Rating:  Summary: Really twisted family values Review: This story of a young girl's coming of age is both touching and horrifying. Ingrid is born to an attractive young couple whose world falls apart when the husband, an ex Vietnam War pilot, gets involved in a drug smuggling homicide and has to go into hiding. His absense, and the shabby conditions of her life with her mother, form the basis of a lifelong obsession with being needed by men. Ingrid's descent from precocious child to promiscous teenager to the ultimate degradation of being "dog-girl" to a satanic motorcylce cult, is told unflintchingly. Believable at every step, it is a painful and disturbing tale. Oates style is like nothing I can remember recently. I don't know if this is typical of her books (this is the only one I have read) but she takes many liberties with syntax and punctuation, yet there is no sense of deliberately trying to be literary or arty and everything about the "voice" she chooses seems appropriate. It would not be correct to say that I "enjoyed" this book, but I did find it moving, fascinating, and ultimately satisfying. I will be in search of other fiction by Joyce Carol Oates - after reading some lighter stuff first, just to get Satan's Children out of my mind.

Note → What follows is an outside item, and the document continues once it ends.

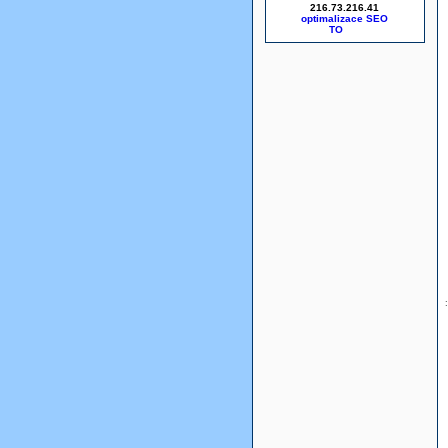
216.73.216.41
optimalizace SEO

Rating:  Summary: Women! Read This Book! Review: This was the second book by Joyce Carol Oates that I have read. I liked the theme--a girl who eventually gets over her need for men, sex, and drugs. Very female-empowering. However, the Satanic stuff is more than a little scary, and hardly necessary. It took what could have been a beautiful story, and made it disgusting, and basically evil. All the characters were pretty unlikeable: the drunk, man-using mother, the sex-aholic main character that you just wanted to slap, the abandoning criminal father, and the Satan's Children cult. Actually, the content is potentially dangerous unless you have a strong relationship with Christ.